# [Goal of the exercise]
Word for word, restate the listing; omit the pictures.

# [Extracted information]
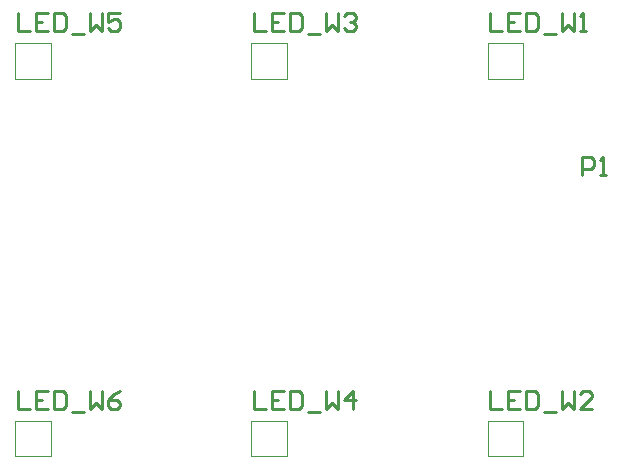
<source format=gto>
G04*
G04 #@! TF.GenerationSoftware,Altium Limited,Altium Designer,22.1.2 (22)*
G04*
G04 Layer_Color=65535*
%FSLAX25Y25*%
%MOIN*%
G70*
G04*
G04 #@! TF.SameCoordinates,94212916-5215-4C0A-BD21-050921E15A7C*
G04*
G04*
G04 #@! TF.FilePolarity,Positive*
G04*
G01*
G75*
%ADD10C,0.00250*%
%ADD11C,0.01000*%
D10*
X190945Y31260D02*
Y43071D01*
Y31260D02*
X202756D01*
Y43071D01*
X190945D02*
X202756D01*
X190945Y157244D02*
Y169055D01*
Y157244D02*
X202756D01*
Y169055D01*
X190945D02*
X202756D01*
X112205Y31260D02*
Y43071D01*
Y31260D02*
X124016D01*
Y43071D01*
X112205D02*
X124016D01*
X112205Y157244D02*
Y169055D01*
Y157244D02*
X124016D01*
Y169055D01*
X112205D02*
X124016D01*
X33465Y31260D02*
Y43071D01*
Y31260D02*
X45276D01*
Y43071D01*
X33465D02*
X45276D01*
X33465Y157244D02*
Y169055D01*
Y157244D02*
X45276D01*
Y169055D01*
X33465D02*
X45276D01*
D11*
X222379Y124954D02*
Y130952D01*
X225378D01*
X226378Y129952D01*
Y127953D01*
X225378Y126953D01*
X222379D01*
X228377Y124954D02*
X230377D01*
X229377D01*
Y130952D01*
X228377Y129952D01*
X34300Y53198D02*
Y47200D01*
X38299D01*
X44297Y53198D02*
X40298D01*
Y47200D01*
X44297D01*
X40298Y50199D02*
X42297D01*
X46296Y53198D02*
Y47200D01*
X49295D01*
X50295Y48200D01*
Y52198D01*
X49295Y53198D01*
X46296D01*
X52294Y46200D02*
X56293D01*
X58292Y53198D02*
Y47200D01*
X60292Y49199D01*
X62291Y47200D01*
Y53198D01*
X68289D02*
X66290Y52198D01*
X64290Y50199D01*
Y48200D01*
X65290Y47200D01*
X67289D01*
X68289Y48200D01*
Y49199D01*
X67289Y50199D01*
X64290D01*
X34315Y179182D02*
Y173184D01*
X38314D01*
X44312Y179182D02*
X40313D01*
Y173184D01*
X44312D01*
X40313Y176183D02*
X42312D01*
X46311Y179182D02*
Y173184D01*
X49310D01*
X50310Y174184D01*
Y178183D01*
X49310Y179182D01*
X46311D01*
X52309Y172185D02*
X56308D01*
X58307Y179182D02*
Y173184D01*
X60307Y175184D01*
X62306Y173184D01*
Y179182D01*
X68304D02*
X64305D01*
Y176183D01*
X66305Y177183D01*
X67304D01*
X68304Y176183D01*
Y174184D01*
X67304Y173184D01*
X65305D01*
X64305Y174184D01*
X113100Y53198D02*
Y47200D01*
X117099D01*
X123097Y53198D02*
X119098D01*
Y47200D01*
X123097D01*
X119098Y50199D02*
X121097D01*
X125096Y53198D02*
Y47200D01*
X128095D01*
X129095Y48200D01*
Y52198D01*
X128095Y53198D01*
X125096D01*
X131094Y46200D02*
X135093D01*
X137092Y53198D02*
Y47200D01*
X139092Y49199D01*
X141091Y47200D01*
Y53198D01*
X146089Y47200D02*
Y53198D01*
X143090Y50199D01*
X147089D01*
X113100Y179198D02*
Y173200D01*
X117099D01*
X123097Y179198D02*
X119098D01*
Y173200D01*
X123097D01*
X119098Y176199D02*
X121097D01*
X125096Y179198D02*
Y173200D01*
X128095D01*
X129095Y174200D01*
Y178198D01*
X128095Y179198D01*
X125096D01*
X131094Y172200D02*
X135093D01*
X137092Y179198D02*
Y173200D01*
X139092Y175199D01*
X141091Y173200D01*
Y179198D01*
X143090Y178198D02*
X144090Y179198D01*
X146089D01*
X147089Y178198D01*
Y177199D01*
X146089Y176199D01*
X145090D01*
X146089D01*
X147089Y175199D01*
Y174200D01*
X146089Y173200D01*
X144090D01*
X143090Y174200D01*
X191800Y53198D02*
Y47200D01*
X195799D01*
X201797Y53198D02*
X197798D01*
Y47200D01*
X201797D01*
X197798Y50199D02*
X199797D01*
X203796Y53198D02*
Y47200D01*
X206795D01*
X207795Y48200D01*
Y52198D01*
X206795Y53198D01*
X203796D01*
X209794Y46200D02*
X213793D01*
X215792Y53198D02*
Y47200D01*
X217792Y49199D01*
X219791Y47200D01*
Y53198D01*
X225789Y47200D02*
X221790D01*
X225789Y51199D01*
Y52198D01*
X224789Y53198D01*
X222790D01*
X221790Y52198D01*
X191860Y179169D02*
Y173171D01*
X195859D01*
X201857Y179169D02*
X197858D01*
Y173171D01*
X201857D01*
X197858Y176170D02*
X199858D01*
X203856Y179169D02*
Y173171D01*
X206856D01*
X207855Y174171D01*
Y178170D01*
X206856Y179169D01*
X203856D01*
X209855Y172172D02*
X213853D01*
X215853Y179169D02*
Y173171D01*
X217852Y175171D01*
X219851Y173171D01*
Y179169D01*
X221851Y173171D02*
X223850D01*
X222850D01*
Y179169D01*
X221851Y178170D01*
M02*

</source>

# [Exercise response]
<source format=gto>
G04*
G04 #@! TF.GenerationSoftware,Altium Limited,Altium Designer,22.1.2 (22)*
G04*
G04 Layer_Color=65535*
%FSLAX25Y25*%
%MOIN*%
G70*
G04*
G04 #@! TF.SameCoordinates,94212916-5215-4C0A-BD21-050921E15A7C*
G04*
G04*
G04 #@! TF.FilePolarity,Positive*
G04*
G01*
G75*
%ADD10C,0.00250*%
%ADD11C,0.01000*%
D10*
X190945Y31260D02*
Y43071D01*
Y31260D02*
X202756D01*
Y43071D01*
X190945D02*
X202756D01*
X190945Y157244D02*
Y169055D01*
Y157244D02*
X202756D01*
Y169055D01*
X190945D02*
X202756D01*
X112205Y31260D02*
Y43071D01*
Y31260D02*
X124016D01*
Y43071D01*
X112205D02*
X124016D01*
X112205Y157244D02*
Y169055D01*
Y157244D02*
X124016D01*
Y169055D01*
X112205D02*
X124016D01*
X33465Y31260D02*
Y43071D01*
Y31260D02*
X45276D01*
Y43071D01*
X33465D02*
X45276D01*
X33465Y157244D02*
Y169055D01*
Y157244D02*
X45276D01*
Y169055D01*
X33465D02*
X45276D01*
D11*
X222379Y124954D02*
Y130952D01*
X225378D01*
X226378Y129952D01*
Y127953D01*
X225378Y126953D01*
X222379D01*
X228377Y124954D02*
X230377D01*
X229377D01*
Y130952D01*
X228377Y129952D01*
X34300Y53198D02*
Y47200D01*
X38299D01*
X44297Y53198D02*
X40298D01*
Y47200D01*
X44297D01*
X40298Y50199D02*
X42297D01*
X46296Y53198D02*
Y47200D01*
X49295D01*
X50295Y48200D01*
Y52198D01*
X49295Y53198D01*
X46296D01*
X52294Y46200D02*
X56293D01*
X58292Y53198D02*
Y47200D01*
X60292Y49199D01*
X62291Y47200D01*
Y53198D01*
X68289D02*
X66290Y52198D01*
X64290Y50199D01*
Y48200D01*
X65290Y47200D01*
X67289D01*
X68289Y48200D01*
Y49199D01*
X67289Y50199D01*
X64290D01*
X34315Y179182D02*
Y173184D01*
X38314D01*
X44312Y179182D02*
X40313D01*
Y173184D01*
X44312D01*
X40313Y176183D02*
X42312D01*
X46311Y179182D02*
Y173184D01*
X49310D01*
X50310Y174184D01*
Y178183D01*
X49310Y179182D01*
X46311D01*
X52309Y172185D02*
X56308D01*
X58307Y179182D02*
Y173184D01*
X60307Y175184D01*
X62306Y173184D01*
Y179182D01*
X68304D02*
X64305D01*
Y176183D01*
X66305Y177183D01*
X67304D01*
X68304Y176183D01*
Y174184D01*
X67304Y173184D01*
X65305D01*
X64305Y174184D01*
X113100Y53198D02*
Y47200D01*
X117099D01*
X123097Y53198D02*
X119098D01*
Y47200D01*
X123097D01*
X119098Y50199D02*
X121097D01*
X125096Y53198D02*
Y47200D01*
X128095D01*
X129095Y48200D01*
Y52198D01*
X128095Y53198D01*
X125096D01*
X131094Y46200D02*
X135093D01*
X137092Y53198D02*
Y47200D01*
X139092Y49199D01*
X141091Y47200D01*
Y53198D01*
X146089Y47200D02*
Y53198D01*
X143090Y50199D01*
X147089D01*
X113100Y179198D02*
Y173200D01*
X117099D01*
X123097Y179198D02*
X119098D01*
Y173200D01*
X123097D01*
X119098Y176199D02*
X121097D01*
X125096Y179198D02*
Y173200D01*
X128095D01*
X129095Y174200D01*
Y178198D01*
X128095Y179198D01*
X125096D01*
X131094Y172200D02*
X135093D01*
X137092Y179198D02*
Y173200D01*
X139092Y175199D01*
X141091Y173200D01*
Y179198D01*
X143090Y178198D02*
X144090Y179198D01*
X146089D01*
X147089Y178198D01*
Y177199D01*
X146089Y176199D01*
X145090D01*
X146089D01*
X147089Y175199D01*
Y174200D01*
X146089Y173200D01*
X144090D01*
X143090Y174200D01*
X191800Y53198D02*
Y47200D01*
X195799D01*
X201797Y53198D02*
X197798D01*
Y47200D01*
X201797D01*
X197798Y50199D02*
X199797D01*
X203796Y53198D02*
Y47200D01*
X206795D01*
X207795Y48200D01*
Y52198D01*
X206795Y53198D01*
X203796D01*
X209794Y46200D02*
X213793D01*
X215792Y53198D02*
Y47200D01*
X217792Y49199D01*
X219791Y47200D01*
Y53198D01*
X225789Y47200D02*
X221790D01*
X225789Y51199D01*
Y52198D01*
X224789Y53198D01*
X222790D01*
X221790Y52198D01*
X191860Y179169D02*
Y173171D01*
X195859D01*
X201857Y179169D02*
X197858D01*
Y173171D01*
X201857D01*
X197858Y176170D02*
X199858D01*
X203856Y179169D02*
Y173171D01*
X206856D01*
X207855Y174171D01*
Y178170D01*
X206856Y179169D01*
X203856D01*
X209855Y172172D02*
X213853D01*
X215853Y179169D02*
Y173171D01*
X217852Y175171D01*
X219851Y173171D01*
Y179169D01*
X221851Y173171D02*
X223850D01*
X222850D01*
Y179169D01*
X221851Y178170D01*
M02*

</source>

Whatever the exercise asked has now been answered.